Peux-tu te présenter en deux mots ?

Je vis à Beyrouth et je travaille dans la production digitale, du sofware aux nouveaux médias, de la publicité à l’animation pour les entreprises, en passant par des projets expérimentaux totalement déjantés.

Comment est né le projet Safineh ?

Il y a trois ans, quand j’ai déménagé en banlieue, j’ai commencé à photographier le port de Beyrouth, d’où entraient et sortaient continuellement d’imposants porte containers. J’étais frappé par ces va et vient auxquels je n’avais fait, jusque là, aucun cas. Je vivais dans un studio à Getawi, et j’avais oublié à quel point la mer était proche. Cette re-découverte m’a procuré une satisfaction quasi infantile, changeant totalement la vision que j’avais de Beyrouth où je vivais pourtant depuis 1979.

Jusqu’alors, dans ma tête, Beyrouth n’était qu’un enchevêtrement illimité de constructions compactes et claustrophobiques, avec des files de voitures qui n’en finissent plus. Et puis, il y a quelques mois, j’ai eu à nouveaux ces clichés dans les mains, et j’ai décidé de m’en servir dans une création qui raconterait l’affection que j’ai pour cette ville. C’est à ce moment-là que j’ai sollicité le musicien indépendant Nabil Saliba, plus connu sous le nom de Trash.Inc. C’est lui qui a composé la musique de la vidéo.

Le port et la ville devraient donc être mieux reliés ?

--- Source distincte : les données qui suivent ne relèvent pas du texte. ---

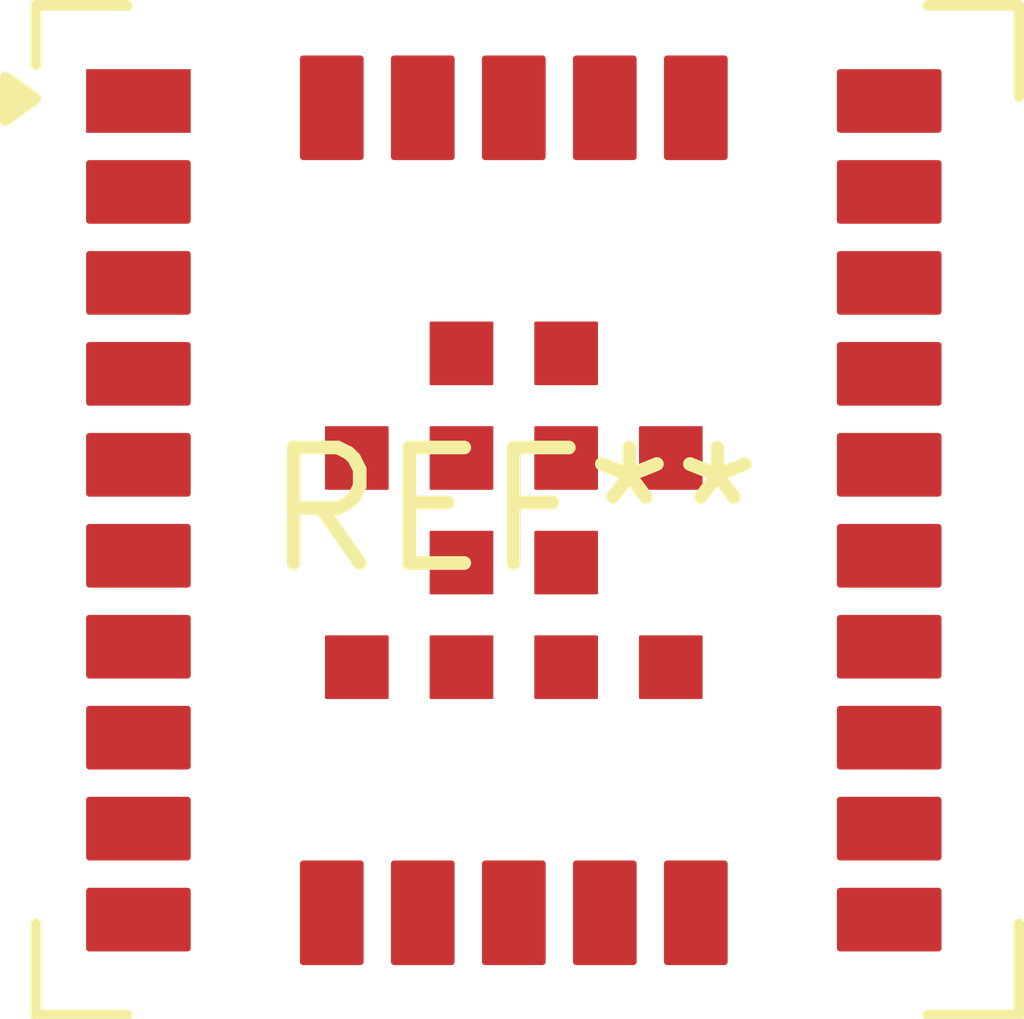
<source format=kicad_pcb>
(kicad_pcb (version 20240108) (generator pcbnew)

  (general
    (thickness 1.6)
  )

  (paper "A4")
  (layers
    (0 "F.Cu" signal)
    (31 "B.Cu" signal)
    (32 "B.Adhes" user "B.Adhesive")
    (33 "F.Adhes" user "F.Adhesive")
    (34 "B.Paste" user)
    (35 "F.Paste" user)
    (36 "B.SilkS" user "B.Silkscreen")
    (37 "F.SilkS" user "F.Silkscreen")
    (38 "B.Mask" user)
    (39 "F.Mask" user)
    (40 "Dwgs.User" user "User.Drawings")
    (41 "Cmts.User" user "User.Comments")
    (42 "Eco1.User" user "User.Eco1")
    (43 "Eco2.User" user "User.Eco2")
    (44 "Edge.Cuts" user)
    (45 "Margin" user)
    (46 "B.CrtYd" user "B.Courtyard")
    (47 "F.CrtYd" user "F.Courtyard")
    (48 "B.Fab" user)
    (49 "F.Fab" user)
    (50 "User.1" user)
    (51 "User.2" user)
    (52 "User.3" user)
    (53 "User.4" user)
    (54 "User.5" user)
    (55 "User.6" user)
    (56 "User.7" user)
    (57 "User.8" user)
    (58 "User.9" user)
  )

  (setup
    (pad_to_mask_clearance 0)
    (pcbplotparams
      (layerselection 0x00010fc_ffffffff)
      (plot_on_all_layers_selection 0x0000000_00000000)
      (disableapertmacros false)
      (usegerberextensions false)
      (usegerberattributes false)
      (usegerberadvancedattributes false)
      (creategerberjobfile false)
      (dashed_line_dash_ratio 12.000000)
      (dashed_line_gap_ratio 3.000000)
      (svgprecision 4)
      (plotframeref false)
      (viasonmask false)
      (mode 1)
      (useauxorigin false)
      (hpglpennumber 1)
      (hpglpenspeed 20)
      (hpglpendiameter 15.000000)
      (dxfpolygonmode false)
      (dxfimperialunits false)
      (dxfusepcbnewfont false)
      (psnegative false)
      (psa4output false)
      (plotreference false)
      (plotvalue false)
      (plotinvisibletext false)
      (sketchpadsonfab false)
      (subtractmaskfromsilk false)
      (outputformat 1)
      (mirror false)
      (drillshape 1)
      (scaleselection 1)
      (outputdirectory "")
    )
  )

  (net 0 "")

  (footprint "NINA-B111" (layer "F.Cu") (at 0 0))

)

</source>
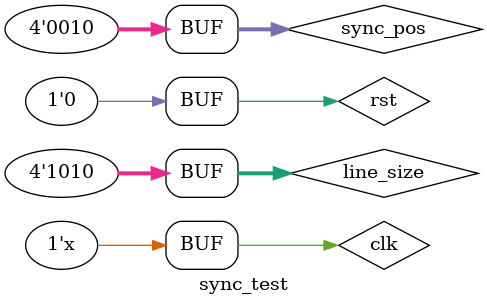
<source format=sv>
module sync_test();

logic clk, rst, pulse;
logic[3:0] sync_pos, line_size, count;

sync #(3) DUT(clk, rst, sync_pos, line_size, count, pulse);


initial begin
clk = 0; rst = 0; sync_pos = 'd2; line_size = 'd10;
#20 rst = 1;
#20 rst = 0;
end

always
	#10 clk <= !clk;
  
endmodule

</source>
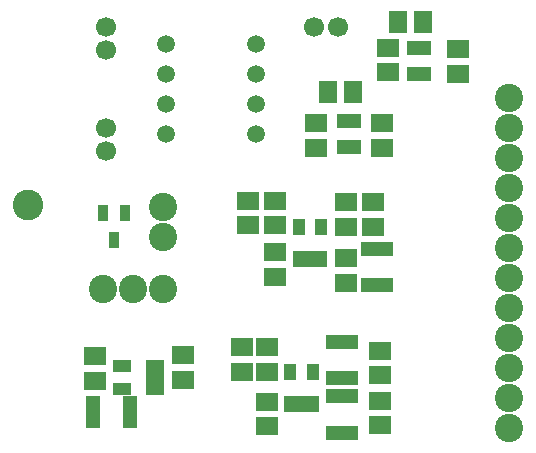
<source format=gbr>
G04 #@! TF.GenerationSoftware,KiCad,Pcbnew,no-vcs-found-895c0bb~58~ubuntu16.04.1*
G04 #@! TF.CreationDate,2017-07-11T17:07:46-04:00*
G04 #@! TF.ProjectId,alim,616C696D2E6B696361645F7063620000,rev?*
G04 #@! TF.SameCoordinates,Original
G04 #@! TF.FileFunction,Soldermask,Top*
G04 #@! TF.FilePolarity,Negative*
%FSLAX46Y46*%
G04 Gerber Fmt 4.6, Leading zero omitted, Abs format (unit mm)*
G04 Created by KiCad (PCBNEW no-vcs-found-895c0bb~58~ubuntu16.04.1) date Tue Jul 11 17:07:46 2017*
%MOMM*%
%LPD*%
G01*
G04 APERTURE LIST*
%ADD10R,0.800000X1.300000*%
%ADD11R,1.900000X1.600000*%
%ADD12R,1.500000X1.000000*%
%ADD13C,1.700000*%
%ADD14C,2.400000*%
%ADD15R,1.600000X1.900000*%
%ADD16R,0.960000X1.400000*%
%ADD17R,1.300000X2.700000*%
%ADD18R,2.700000X1.300000*%
%ADD19R,1.000000X1.400000*%
%ADD20C,1.500000*%
%ADD21C,2.600000*%
G04 APERTURE END LIST*
D10*
X138736200Y-56574200D03*
X138060800Y-56574200D03*
X137385400Y-56574200D03*
X138736200Y-54374200D03*
X138060800Y-54374200D03*
X137385400Y-54374200D03*
X132818000Y-62822600D03*
X132142600Y-62822600D03*
X131467200Y-62822600D03*
X132818000Y-60622600D03*
X132142600Y-60622600D03*
X131467200Y-60622600D03*
D11*
X135496400Y-54371000D03*
X135496400Y-56471000D03*
X129400400Y-60771800D03*
X129400400Y-62871800D03*
X141440000Y-54472600D03*
X141440000Y-56572600D03*
X134988400Y-60771800D03*
X134988400Y-62871800D03*
X110706000Y-80507600D03*
X110706000Y-82607600D03*
X125895200Y-71719200D03*
X125895200Y-73819200D03*
X125234800Y-84343000D03*
X125234800Y-86443000D03*
X118122800Y-80431400D03*
X118122800Y-82531400D03*
X131915000Y-67426600D03*
X131915000Y-69526600D03*
X131889600Y-72201800D03*
X131889600Y-74301800D03*
X134785200Y-80025000D03*
X134785200Y-82125000D03*
X134759800Y-84266800D03*
X134759800Y-86366800D03*
X123583800Y-67325000D03*
X123583800Y-69425000D03*
X123101200Y-79745600D03*
X123101200Y-81845600D03*
D12*
X112945000Y-83266000D03*
X112945000Y-81366000D03*
X115745000Y-83266000D03*
X115745000Y-82316000D03*
X115745000Y-81366000D03*
D13*
X111592800Y-63151000D03*
X111592800Y-61151000D03*
D14*
X116382800Y-74853800D03*
X113842800Y-74853800D03*
X111302800Y-74853800D03*
D13*
X111571600Y-52596800D03*
X111571600Y-54596800D03*
D14*
X116382800Y-67894200D03*
X116382800Y-70434200D03*
X145719800Y-58648600D03*
X145719800Y-61188600D03*
X145719800Y-63728600D03*
X145719800Y-66268600D03*
X145719800Y-68808600D03*
X145719800Y-71348600D03*
X145719800Y-73888600D03*
X145719800Y-76428600D03*
X145719800Y-78968600D03*
X145719800Y-81508600D03*
X145719800Y-84048600D03*
X145719800Y-86588600D03*
D15*
X138440400Y-52209800D03*
X136340400Y-52209800D03*
X132522200Y-58128000D03*
X130422200Y-58128000D03*
D11*
X125920400Y-69428600D03*
X125920400Y-67328600D03*
X125234600Y-81823800D03*
X125234600Y-79723800D03*
D16*
X112257200Y-70630600D03*
X113207200Y-68370600D03*
X111307200Y-68370600D03*
D17*
X113622200Y-85210800D03*
X110522200Y-85210800D03*
D11*
X134201000Y-67452000D03*
X134201000Y-69552000D03*
D18*
X134563000Y-71391400D03*
X134563000Y-74491400D03*
X131616600Y-79290800D03*
X131616600Y-82390800D03*
X131591200Y-83888200D03*
X131591200Y-86988200D03*
D19*
X127935000Y-69562600D03*
X129835000Y-69562600D03*
X127935000Y-72262600D03*
X128885000Y-72262600D03*
X129835000Y-72262600D03*
X127198400Y-81881600D03*
X129098400Y-81881600D03*
X127198400Y-84581600D03*
X128148400Y-84581600D03*
X129098400Y-84581600D03*
D20*
X124319000Y-54064400D03*
X124319000Y-56604400D03*
X124319000Y-59144400D03*
X124319000Y-61684400D03*
X116699000Y-54064400D03*
X116699000Y-56604400D03*
X116699000Y-59144400D03*
X116699000Y-61684400D03*
D13*
X131248400Y-52618200D03*
X129248400Y-52618200D03*
D21*
X105003600Y-67716400D03*
M02*

</source>
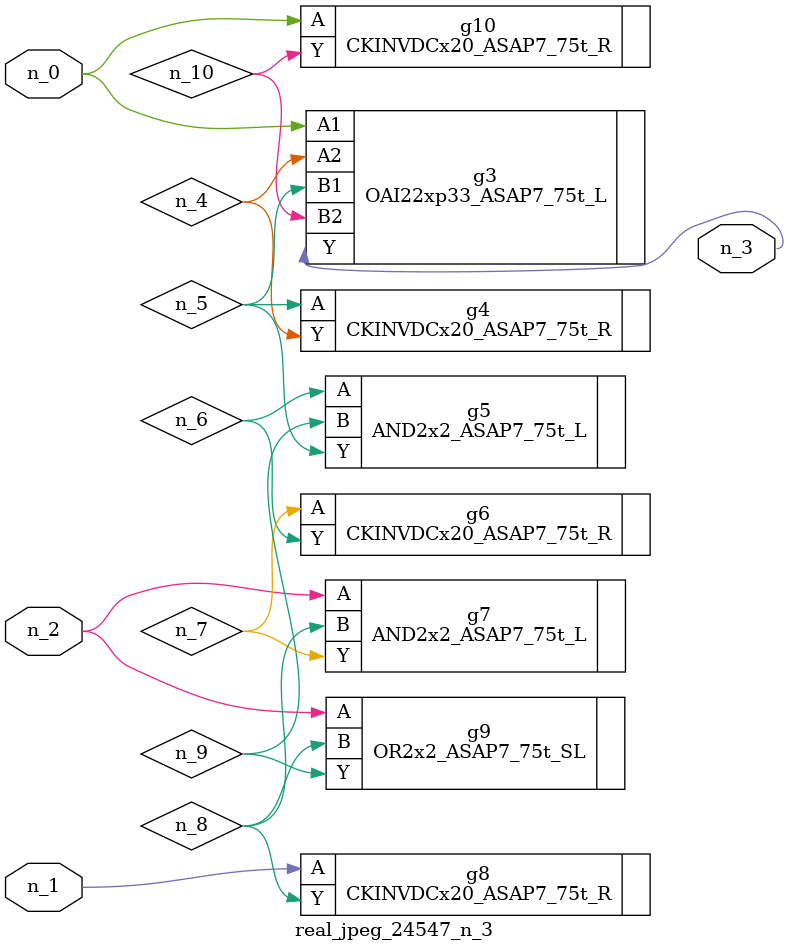
<source format=v>
module real_jpeg_24547_n_3 (n_1, n_0, n_2, n_3);

input n_1;
input n_0;
input n_2;

output n_3;

wire n_5;
wire n_4;
wire n_8;
wire n_6;
wire n_7;
wire n_10;
wire n_9;

OAI22xp33_ASAP7_75t_L g3 ( 
.A1(n_0),
.A2(n_4),
.B1(n_5),
.B2(n_10),
.Y(n_3)
);

CKINVDCx20_ASAP7_75t_R g10 ( 
.A(n_0),
.Y(n_10)
);

CKINVDCx20_ASAP7_75t_R g8 ( 
.A(n_1),
.Y(n_8)
);

AND2x2_ASAP7_75t_L g7 ( 
.A(n_2),
.B(n_8),
.Y(n_7)
);

OR2x2_ASAP7_75t_SL g9 ( 
.A(n_2),
.B(n_8),
.Y(n_9)
);

CKINVDCx20_ASAP7_75t_R g4 ( 
.A(n_5),
.Y(n_4)
);

AND2x2_ASAP7_75t_L g5 ( 
.A(n_6),
.B(n_9),
.Y(n_5)
);

CKINVDCx20_ASAP7_75t_R g6 ( 
.A(n_7),
.Y(n_6)
);


endmodule
</source>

Le message de cette vidéo, c’est que Beyrouth est une ville portuaire, bien que les gens n’aient pas une perception quotidienne du port, de sa présence, de ses activités. Cela dit je ne voulais pas m’appesantir sur la représentation nostalgique du port que la ville ignore. Ensuite, quand j’ai lancé la vidéo en ligne, cette présentation de Beyrouth a correspondu avec une série d’enquêtes qui est passée sur une chaîne libanaise, et dont le thème portait sur la corruption et la criminalité organisée autour du port. J’ai trouvé que c’était une bonne coïncidence !

Est-ce que tu as programmé d’autre travaux sur Beyrouth ?

Depuis quelques temps je collectionne les timbres et je suis fasciné par la dimension historique de la philatélie au Moyen-Orient. C’est ce monde-là que je veux explorer dans une animation à laquelle je travaille. Mais j’ai encore besoin de pas mal de temps avant de finir. Rien de ce que je fais n’est vraiment bien planifier : tout dépend de quand et comment les choses se déclenchent, et de quelle manière l’inspiration passe de mon cœur aux neurones de mon cerveau.